The global prevalence of celiac disease is of one person per 250 inhabitants. The disease is induced by gluten, a peptide contained in wheat, rye and barley that during small intestinal digestion generates smaller peptides. Some of these are resistant to hydrolysis and cross through the epithelium into the mucosa, inducing a cascade of immune reactions leading to the appearance of the disease in susceptible individuals. Gluten appeared as a consequence of agricultural practices initiated 10000 years ago in the Fertile Crescent of southwest Asia.

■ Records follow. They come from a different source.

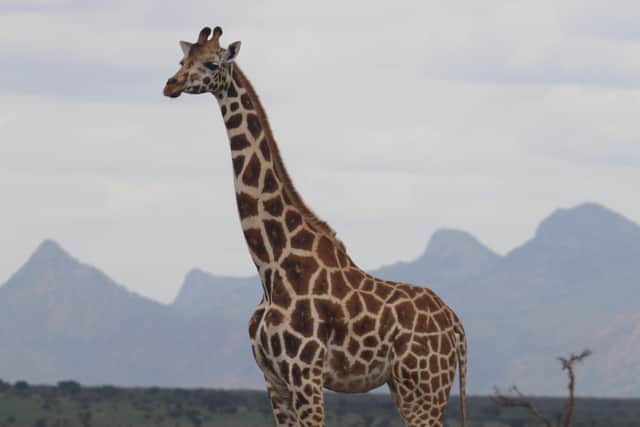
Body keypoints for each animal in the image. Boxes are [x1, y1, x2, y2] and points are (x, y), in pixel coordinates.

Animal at [164, 26, 467, 427]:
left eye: (212, 63)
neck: (270, 264)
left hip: (425, 385)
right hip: (408, 387)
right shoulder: (274, 380)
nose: (171, 84)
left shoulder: (305, 374)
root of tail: (455, 324)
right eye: (183, 59)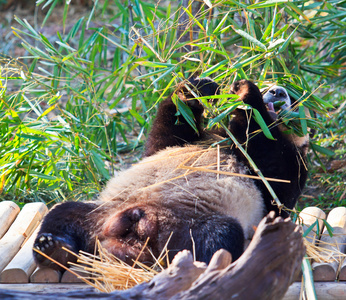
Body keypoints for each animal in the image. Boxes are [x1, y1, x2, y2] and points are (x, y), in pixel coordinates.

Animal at [32, 78, 308, 270]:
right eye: (269, 85)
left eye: (295, 98)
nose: (278, 92)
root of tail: (137, 229)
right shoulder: (185, 140)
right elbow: (168, 131)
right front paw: (198, 88)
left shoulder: (290, 165)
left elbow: (275, 181)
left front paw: (246, 95)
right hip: (102, 212)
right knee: (64, 213)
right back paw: (54, 248)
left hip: (187, 229)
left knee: (217, 237)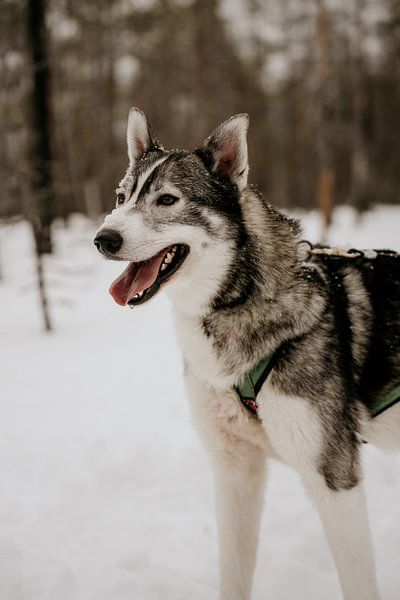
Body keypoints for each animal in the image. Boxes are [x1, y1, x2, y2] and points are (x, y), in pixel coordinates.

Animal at [95, 108, 398, 600]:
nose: (104, 238)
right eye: (122, 197)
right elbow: (234, 571)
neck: (237, 303)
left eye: (167, 200)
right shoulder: (235, 471)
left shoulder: (335, 480)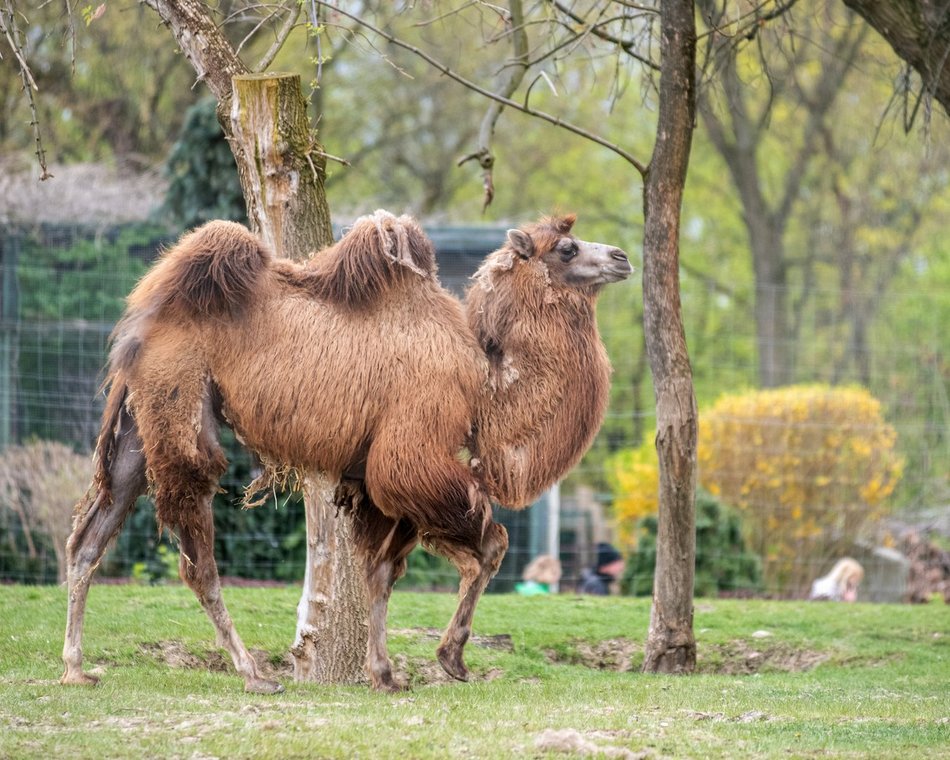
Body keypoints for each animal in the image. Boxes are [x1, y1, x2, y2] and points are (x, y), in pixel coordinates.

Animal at [55, 211, 628, 692]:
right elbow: (492, 546)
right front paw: (452, 659)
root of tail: (142, 316)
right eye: (568, 249)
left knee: (88, 538)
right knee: (197, 557)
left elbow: (381, 575)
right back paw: (254, 674)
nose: (622, 257)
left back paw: (76, 668)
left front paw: (384, 674)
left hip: (140, 423)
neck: (482, 383)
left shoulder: (374, 483)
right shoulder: (410, 457)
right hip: (182, 407)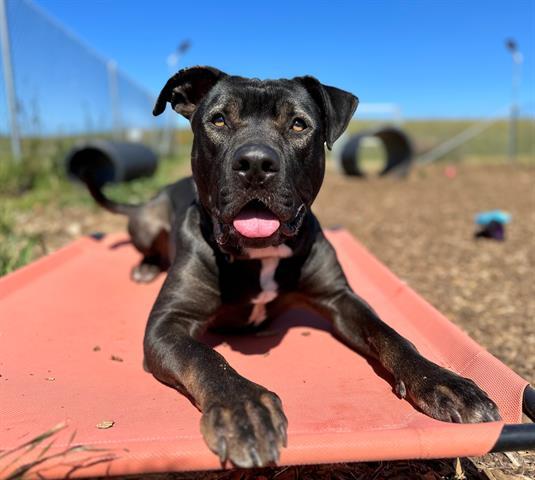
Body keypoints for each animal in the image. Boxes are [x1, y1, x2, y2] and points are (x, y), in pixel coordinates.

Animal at [85, 67, 502, 468]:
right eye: (219, 120)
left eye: (299, 125)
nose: (255, 163)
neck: (259, 254)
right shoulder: (168, 323)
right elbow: (205, 358)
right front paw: (243, 408)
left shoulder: (340, 298)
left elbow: (390, 334)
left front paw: (443, 381)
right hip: (146, 221)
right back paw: (145, 267)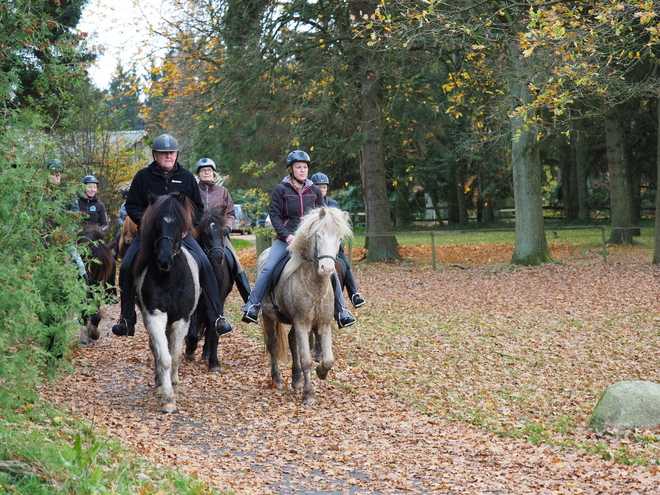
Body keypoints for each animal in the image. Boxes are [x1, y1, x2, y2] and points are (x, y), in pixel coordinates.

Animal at [131, 191, 199, 414]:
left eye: (178, 224)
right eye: (156, 223)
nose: (164, 260)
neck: (169, 278)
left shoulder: (181, 319)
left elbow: (175, 356)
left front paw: (174, 387)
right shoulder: (154, 316)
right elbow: (164, 357)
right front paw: (167, 398)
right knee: (156, 348)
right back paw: (160, 384)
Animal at [186, 205, 235, 372]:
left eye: (223, 232)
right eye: (204, 233)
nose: (218, 257)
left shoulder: (218, 301)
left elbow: (213, 332)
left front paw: (214, 363)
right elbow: (192, 330)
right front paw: (190, 349)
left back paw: (206, 354)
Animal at [258, 207, 354, 404]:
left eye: (340, 238)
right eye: (318, 235)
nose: (327, 269)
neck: (314, 284)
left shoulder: (323, 323)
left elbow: (328, 359)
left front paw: (321, 373)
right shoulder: (302, 323)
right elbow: (306, 360)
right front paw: (308, 394)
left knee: (291, 340)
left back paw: (296, 379)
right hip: (268, 315)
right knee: (272, 344)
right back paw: (277, 379)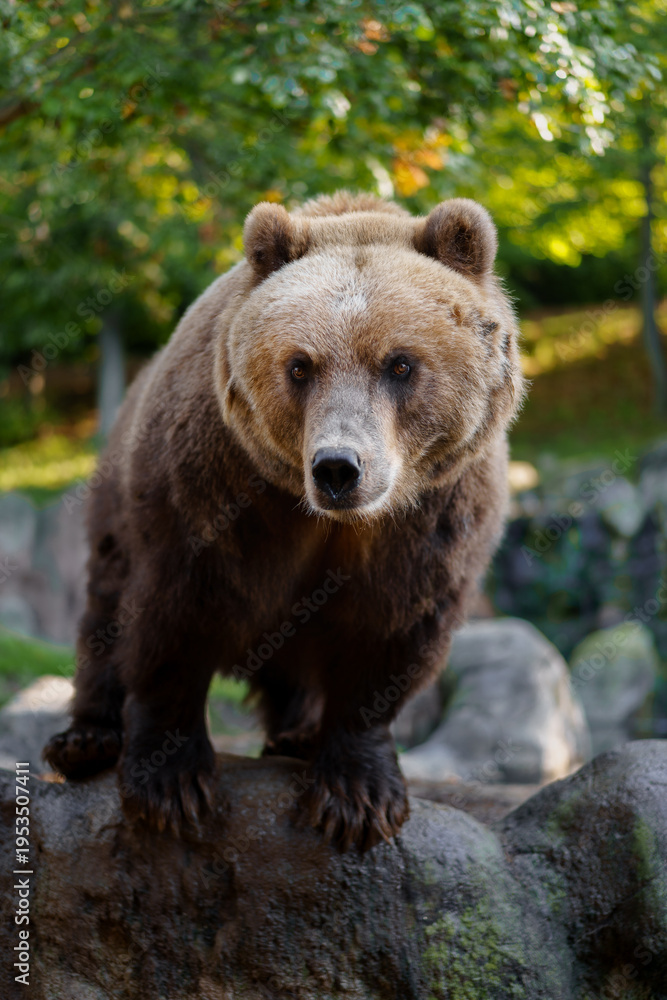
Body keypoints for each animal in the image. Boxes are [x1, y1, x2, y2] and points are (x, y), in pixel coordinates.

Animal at [43, 191, 524, 851]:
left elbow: (390, 632)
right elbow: (172, 618)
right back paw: (86, 739)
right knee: (107, 604)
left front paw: (357, 795)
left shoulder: (432, 518)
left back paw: (297, 737)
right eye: (301, 365)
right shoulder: (212, 489)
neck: (325, 518)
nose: (339, 468)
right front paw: (171, 783)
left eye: (399, 365)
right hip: (117, 496)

Celiac disease epidemiology is complicated since consumption of gluten differs depending on the origin of populations. Treatment of celiac disease consists of withdrawing gluten from the diet, a task that becomes difficult in the long term. The concept of gluten-free food has changed along time. This article updates the concept of celiac disease, the history of gluten consumption in the world, the characteristics of a gluten free diet and the difficulties to adhere to it.

Palabras llave : Celiac disease; Gliadin; Glutens.